College graduation
  • The Education Department released new guidance to hold executives of for-profit colleges financially liable for unpaid costs to the government.
  • When a school shuts down or is accused of fraud, taxpayers or students often pay the costs.
  • The new guidance would determine the riskiest schools by considering existing criminal or civil lawsuits and settlements, among other things.

President Joe Biden's Education Department doesn't want to let executives of for-profit colleges that cause student debt to surge off the hook.

Last week, the Education Department released new guidance on implementing the Education Secretary's authority to hold executives of private colleges financially liable for the cost of unpaid debts defrauded students took on. When a school shuts down or is found to have engaged in fraudulent behavior, taxpayers and students often deal with the costs in the form of student debt or other sums owed to the federal government. 

Currently, there is no practice to hold executives of those schools accountable for those costs — and the new guidance is intended to put a rule in place to make that happen.
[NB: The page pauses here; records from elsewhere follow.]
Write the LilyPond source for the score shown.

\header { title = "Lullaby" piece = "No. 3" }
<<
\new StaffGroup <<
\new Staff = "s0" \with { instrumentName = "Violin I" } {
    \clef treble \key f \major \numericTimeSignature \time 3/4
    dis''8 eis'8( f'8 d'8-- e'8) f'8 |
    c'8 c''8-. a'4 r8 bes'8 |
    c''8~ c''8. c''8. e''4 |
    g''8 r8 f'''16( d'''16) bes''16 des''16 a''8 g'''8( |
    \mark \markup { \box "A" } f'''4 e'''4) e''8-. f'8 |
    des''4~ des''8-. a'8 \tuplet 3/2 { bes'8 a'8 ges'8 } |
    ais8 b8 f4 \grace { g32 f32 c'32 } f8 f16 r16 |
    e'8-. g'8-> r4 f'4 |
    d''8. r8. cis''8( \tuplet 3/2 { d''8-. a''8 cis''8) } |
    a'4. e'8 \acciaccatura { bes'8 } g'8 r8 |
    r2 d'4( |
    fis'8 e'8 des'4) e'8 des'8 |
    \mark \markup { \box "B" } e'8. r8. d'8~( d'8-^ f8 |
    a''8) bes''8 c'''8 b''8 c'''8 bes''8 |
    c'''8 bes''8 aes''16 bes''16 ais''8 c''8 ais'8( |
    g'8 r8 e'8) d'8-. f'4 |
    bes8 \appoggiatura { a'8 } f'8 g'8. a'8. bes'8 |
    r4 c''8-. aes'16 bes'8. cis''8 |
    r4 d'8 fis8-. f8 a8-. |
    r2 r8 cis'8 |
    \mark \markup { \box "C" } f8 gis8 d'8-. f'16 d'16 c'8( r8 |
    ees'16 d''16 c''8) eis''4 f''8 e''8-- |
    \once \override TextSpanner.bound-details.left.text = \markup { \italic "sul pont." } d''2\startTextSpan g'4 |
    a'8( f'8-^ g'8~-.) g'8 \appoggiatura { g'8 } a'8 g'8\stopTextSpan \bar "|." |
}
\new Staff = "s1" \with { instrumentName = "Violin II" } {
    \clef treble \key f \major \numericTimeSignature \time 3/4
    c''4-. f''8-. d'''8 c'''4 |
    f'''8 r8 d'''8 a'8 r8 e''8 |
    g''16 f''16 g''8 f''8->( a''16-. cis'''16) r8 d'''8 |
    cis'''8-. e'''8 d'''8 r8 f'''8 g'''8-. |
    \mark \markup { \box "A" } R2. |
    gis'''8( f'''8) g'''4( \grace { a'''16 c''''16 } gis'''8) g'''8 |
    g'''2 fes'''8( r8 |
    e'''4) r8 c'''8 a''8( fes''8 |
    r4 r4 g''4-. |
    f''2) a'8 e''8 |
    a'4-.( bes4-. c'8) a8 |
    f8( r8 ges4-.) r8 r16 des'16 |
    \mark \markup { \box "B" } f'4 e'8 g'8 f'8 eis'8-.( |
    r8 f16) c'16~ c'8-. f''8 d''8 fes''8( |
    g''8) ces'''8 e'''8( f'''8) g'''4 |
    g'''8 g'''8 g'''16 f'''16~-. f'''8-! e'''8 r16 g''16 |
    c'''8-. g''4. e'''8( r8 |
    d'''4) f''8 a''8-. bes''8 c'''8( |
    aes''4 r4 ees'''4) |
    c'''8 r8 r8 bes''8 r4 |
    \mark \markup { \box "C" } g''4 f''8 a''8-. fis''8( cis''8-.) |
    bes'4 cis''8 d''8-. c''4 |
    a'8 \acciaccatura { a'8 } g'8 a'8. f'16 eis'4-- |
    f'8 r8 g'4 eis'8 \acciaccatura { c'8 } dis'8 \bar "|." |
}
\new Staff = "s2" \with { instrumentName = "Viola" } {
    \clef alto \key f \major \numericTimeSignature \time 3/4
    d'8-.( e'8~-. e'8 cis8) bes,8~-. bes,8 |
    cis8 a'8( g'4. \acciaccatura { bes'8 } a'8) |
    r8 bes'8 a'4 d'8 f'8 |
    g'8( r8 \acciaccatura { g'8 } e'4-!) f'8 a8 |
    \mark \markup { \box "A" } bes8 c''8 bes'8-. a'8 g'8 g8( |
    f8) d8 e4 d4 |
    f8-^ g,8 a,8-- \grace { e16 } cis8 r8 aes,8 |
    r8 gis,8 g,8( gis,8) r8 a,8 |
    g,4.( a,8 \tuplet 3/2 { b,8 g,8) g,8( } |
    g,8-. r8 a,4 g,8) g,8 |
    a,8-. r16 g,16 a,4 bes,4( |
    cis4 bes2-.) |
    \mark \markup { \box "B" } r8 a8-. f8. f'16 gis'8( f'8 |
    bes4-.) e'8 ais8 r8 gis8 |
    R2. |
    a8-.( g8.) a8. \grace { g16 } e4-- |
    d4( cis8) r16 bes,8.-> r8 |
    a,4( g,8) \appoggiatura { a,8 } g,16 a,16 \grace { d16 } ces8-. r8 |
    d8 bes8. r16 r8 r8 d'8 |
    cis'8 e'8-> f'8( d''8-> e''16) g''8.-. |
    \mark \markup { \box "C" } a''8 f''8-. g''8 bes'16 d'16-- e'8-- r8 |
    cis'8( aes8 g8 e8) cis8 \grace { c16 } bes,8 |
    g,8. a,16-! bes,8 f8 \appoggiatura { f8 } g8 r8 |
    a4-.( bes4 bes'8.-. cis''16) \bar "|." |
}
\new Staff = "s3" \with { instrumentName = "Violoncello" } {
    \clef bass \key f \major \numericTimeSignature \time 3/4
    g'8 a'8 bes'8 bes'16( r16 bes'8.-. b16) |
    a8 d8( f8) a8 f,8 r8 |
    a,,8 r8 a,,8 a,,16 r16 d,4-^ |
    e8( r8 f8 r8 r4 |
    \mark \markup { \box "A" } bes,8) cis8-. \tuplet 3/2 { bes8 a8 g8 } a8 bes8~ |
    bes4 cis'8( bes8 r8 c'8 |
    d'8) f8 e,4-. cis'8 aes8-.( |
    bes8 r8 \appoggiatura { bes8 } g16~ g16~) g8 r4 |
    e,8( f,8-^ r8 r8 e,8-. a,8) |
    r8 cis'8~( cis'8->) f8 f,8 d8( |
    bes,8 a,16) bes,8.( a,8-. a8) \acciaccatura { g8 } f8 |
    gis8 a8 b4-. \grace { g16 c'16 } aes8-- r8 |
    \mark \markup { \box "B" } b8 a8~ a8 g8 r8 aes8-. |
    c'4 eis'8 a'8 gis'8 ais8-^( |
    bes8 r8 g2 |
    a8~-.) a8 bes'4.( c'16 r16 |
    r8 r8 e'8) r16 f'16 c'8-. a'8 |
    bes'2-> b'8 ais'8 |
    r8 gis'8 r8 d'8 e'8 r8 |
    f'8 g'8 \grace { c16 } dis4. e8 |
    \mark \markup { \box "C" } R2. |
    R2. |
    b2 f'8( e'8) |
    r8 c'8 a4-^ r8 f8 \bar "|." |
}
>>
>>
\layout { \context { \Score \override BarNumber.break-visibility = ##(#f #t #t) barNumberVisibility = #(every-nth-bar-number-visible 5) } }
"The Biden-Harris Administration is canceling the loans of more than a million borrowers cheated by for-profit colleges. But too often, the owners and executives of these colleges escape liability," Under Secretary of Education James Kvaal said in a statement. "Congress gave the Department the authority to make college owners and operators personally responsible for these losses in certain circumstances and we are going to use that authority to hold them accountable, defend vulnerable students, protect taxpayer dollars, and deter future risky behavior." 

According to the press release, the guidance would require "an individual to assume personal liability on behalf of the institutions or groups of affiliated institutions that pose the largest financial risk to the United States," including schools that receive funding through federal financial aid each year. When determining what the riskiest institutions are, the department will consider:

  • Existing civil or criminal lawsuits, settlements, or disciplinary actions by the government involving claims of fraud 
  • Compliance issues or unpaid liabilities stemming from audits
  • And a compensation structure for executives that could "significantly affect the financial health of the institution."

For years, some Democratic lawmakers have been pushing for executives to be on the hook for behavior that caused students to take on more debt than they could afford to pay off. In 2021, top Democrat on the House education committee Bobby Scott told Education Sec. Miguel Cardona that taxpayers should not be responsible for costs of a defunct school.

"Given the substantial burden that is currently being borne by students and taxpayers when for-profit and converted for-profit institutions collapse, it is clear the Department has a responsibility to pursue any and all legal avenues available to recoup money that was allocated through financial aid programs," Scott wrote.

Federal Student Aid Director Richard Cordray later said that he "absolutely" agreed with Scott.

"More needs to be done to prevent people from abusing these student aid programs, from cheating taxpayers, from cheating students," he said at the time.

The department said it will evaluate costs for top executive on a case-by-case basis going forward. It has also taken other actions over the past year to help borrowers who believe they were defrauded by the school they attended by approving large batches of borrower defense claims, which are claims borrowers can file if they believe their school engaged in fraud, and if approved, their student debt would be discharged.

Over the summer, the department approved the largest group discharge to date for students who attended now defunct for-profit chains ITT Technical Institute and Corinthian Colleges.